EXERCISE PROMPT - Write out everything from the start of the records down to the line containing "The start series", switching "slices" to "wedges" and leaving all else unchanged.

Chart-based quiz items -
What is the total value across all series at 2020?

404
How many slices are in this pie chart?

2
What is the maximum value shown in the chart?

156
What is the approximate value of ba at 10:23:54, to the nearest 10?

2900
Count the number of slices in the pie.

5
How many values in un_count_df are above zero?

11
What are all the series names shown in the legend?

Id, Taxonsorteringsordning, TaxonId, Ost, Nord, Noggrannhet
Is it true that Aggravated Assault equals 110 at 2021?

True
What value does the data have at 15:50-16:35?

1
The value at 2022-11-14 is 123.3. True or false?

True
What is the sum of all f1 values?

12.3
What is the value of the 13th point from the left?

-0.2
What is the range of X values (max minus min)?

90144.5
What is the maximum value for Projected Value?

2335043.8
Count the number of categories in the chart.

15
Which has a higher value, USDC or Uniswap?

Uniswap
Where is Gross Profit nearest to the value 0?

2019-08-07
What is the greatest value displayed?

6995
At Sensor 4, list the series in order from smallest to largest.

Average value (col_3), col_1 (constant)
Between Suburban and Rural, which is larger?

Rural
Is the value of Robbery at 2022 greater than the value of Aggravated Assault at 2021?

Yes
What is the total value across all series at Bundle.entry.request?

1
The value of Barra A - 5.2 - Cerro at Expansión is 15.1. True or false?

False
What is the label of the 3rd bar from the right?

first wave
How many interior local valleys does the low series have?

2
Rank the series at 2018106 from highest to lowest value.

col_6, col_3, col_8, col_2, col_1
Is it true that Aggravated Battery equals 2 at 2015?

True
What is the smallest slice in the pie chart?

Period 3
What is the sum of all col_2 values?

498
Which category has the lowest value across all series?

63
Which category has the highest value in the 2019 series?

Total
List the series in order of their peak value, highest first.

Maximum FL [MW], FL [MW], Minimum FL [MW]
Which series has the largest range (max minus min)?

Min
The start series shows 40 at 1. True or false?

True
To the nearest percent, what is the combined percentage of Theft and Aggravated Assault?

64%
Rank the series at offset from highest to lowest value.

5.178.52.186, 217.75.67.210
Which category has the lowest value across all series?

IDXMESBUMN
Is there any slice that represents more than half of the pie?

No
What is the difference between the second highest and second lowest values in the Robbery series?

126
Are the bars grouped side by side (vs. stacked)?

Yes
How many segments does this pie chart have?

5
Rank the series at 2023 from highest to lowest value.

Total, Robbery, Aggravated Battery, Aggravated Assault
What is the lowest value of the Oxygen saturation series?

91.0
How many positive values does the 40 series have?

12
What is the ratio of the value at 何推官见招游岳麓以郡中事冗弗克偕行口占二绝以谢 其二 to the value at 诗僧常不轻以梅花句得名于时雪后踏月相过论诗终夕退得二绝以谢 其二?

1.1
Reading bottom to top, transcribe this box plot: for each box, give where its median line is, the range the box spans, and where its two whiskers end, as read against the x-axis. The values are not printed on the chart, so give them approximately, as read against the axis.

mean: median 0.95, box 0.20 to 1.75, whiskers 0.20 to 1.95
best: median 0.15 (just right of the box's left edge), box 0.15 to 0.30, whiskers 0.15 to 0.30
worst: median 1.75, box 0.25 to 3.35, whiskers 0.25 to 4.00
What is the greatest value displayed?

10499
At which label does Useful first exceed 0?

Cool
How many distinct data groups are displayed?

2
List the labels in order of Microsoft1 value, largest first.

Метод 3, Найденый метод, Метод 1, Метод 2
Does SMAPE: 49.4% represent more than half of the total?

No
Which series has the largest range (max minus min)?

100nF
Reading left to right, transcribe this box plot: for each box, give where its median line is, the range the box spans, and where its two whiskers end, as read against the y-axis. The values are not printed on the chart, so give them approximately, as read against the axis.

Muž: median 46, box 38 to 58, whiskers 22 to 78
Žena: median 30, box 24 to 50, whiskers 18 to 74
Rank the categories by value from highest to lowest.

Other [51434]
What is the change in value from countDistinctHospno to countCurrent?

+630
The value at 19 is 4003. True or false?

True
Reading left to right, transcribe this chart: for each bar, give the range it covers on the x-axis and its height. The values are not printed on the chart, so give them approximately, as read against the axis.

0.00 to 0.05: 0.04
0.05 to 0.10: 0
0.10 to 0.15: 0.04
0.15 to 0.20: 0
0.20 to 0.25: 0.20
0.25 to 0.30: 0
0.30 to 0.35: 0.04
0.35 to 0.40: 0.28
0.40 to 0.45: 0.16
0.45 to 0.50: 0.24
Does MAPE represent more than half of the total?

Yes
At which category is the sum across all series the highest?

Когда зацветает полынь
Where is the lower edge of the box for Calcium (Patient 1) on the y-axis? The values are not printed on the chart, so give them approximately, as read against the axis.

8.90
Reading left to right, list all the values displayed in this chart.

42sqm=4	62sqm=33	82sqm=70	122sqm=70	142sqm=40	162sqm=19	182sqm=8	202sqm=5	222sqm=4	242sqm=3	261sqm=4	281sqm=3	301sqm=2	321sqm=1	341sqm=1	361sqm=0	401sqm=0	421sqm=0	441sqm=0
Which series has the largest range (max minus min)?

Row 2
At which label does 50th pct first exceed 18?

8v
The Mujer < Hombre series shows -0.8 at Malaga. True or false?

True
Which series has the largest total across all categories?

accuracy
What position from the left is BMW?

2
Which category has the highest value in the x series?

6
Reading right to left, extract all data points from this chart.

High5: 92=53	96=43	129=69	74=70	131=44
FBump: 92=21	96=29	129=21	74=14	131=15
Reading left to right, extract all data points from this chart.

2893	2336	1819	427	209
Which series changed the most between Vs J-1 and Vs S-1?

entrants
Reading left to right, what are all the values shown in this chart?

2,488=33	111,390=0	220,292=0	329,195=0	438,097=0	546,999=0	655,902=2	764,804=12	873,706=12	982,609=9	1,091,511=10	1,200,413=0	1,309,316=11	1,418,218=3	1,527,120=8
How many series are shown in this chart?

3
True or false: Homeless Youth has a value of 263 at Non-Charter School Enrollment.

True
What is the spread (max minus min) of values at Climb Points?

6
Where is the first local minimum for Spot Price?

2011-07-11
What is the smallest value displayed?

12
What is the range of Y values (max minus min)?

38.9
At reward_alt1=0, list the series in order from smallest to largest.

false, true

YOUR SOLUTION -
What is the total value across all series at 2020?

404
How many wedges are in this pie chart?

2
What is the maximum value shown in the chart?

156
What is the approximate value of ba at 10:23:54, to the nearest 10?

2900
Count the number of wedges in the pie.

5
How many values in un_count_df are above zero?

11
What are all the series names shown in the legend?

Id, Taxonsorteringsordning, TaxonId, Ost, Nord, Noggrannhet
Is it true that Aggravated Assault equals 110 at 2021?

True
What value does the data have at 15:50-16:35?

1
The value at 2022-11-14 is 123.3. True or false?

True
What is the sum of all f1 values?

12.3
What is the value of the 13th point from the left?

-0.2
What is the range of X values (max minus min)?

90144.5
What is the maximum value for Projected Value?

2335043.8
Count the number of categories in the chart.

15
Which has a higher value, USDC or Uniswap?

Uniswap
Where is Gross Profit nearest to the value 0?

2019-08-07
What is the greatest value displayed?

6995
At Sensor 4, list the series in order from smallest to largest.

Average value (col_3), col_1 (constant)
Between Suburban and Rural, which is larger?

Rural
Is the value of Robbery at 2022 greater than the value of Aggravated Assault at 2021?

Yes
What is the total value across all series at Bundle.entry.request?

1
The value of Barra A - 5.2 - Cerro at Expansión is 15.1. True or false?

False
What is the label of the 3rd bar from the right?

first wave
How many interior local valleys does the low series have?

2
Rank the series at 2018106 from highest to lowest value.

col_6, col_3, col_8, col_2, col_1
Is it true that Aggravated Battery equals 2 at 2015?

True
What is the smallest slice in the pie chart?

Period 3
What is the sum of all col_2 values?

498
Which category has the lowest value across all series?

63
Which category has the highest value in the 2019 series?

Total
List the series in order of their peak value, highest first.

Maximum FL [MW], FL [MW], Minimum FL [MW]
Which series has the largest range (max minus min)?

Min
The start series shows 40 at 1. True or false?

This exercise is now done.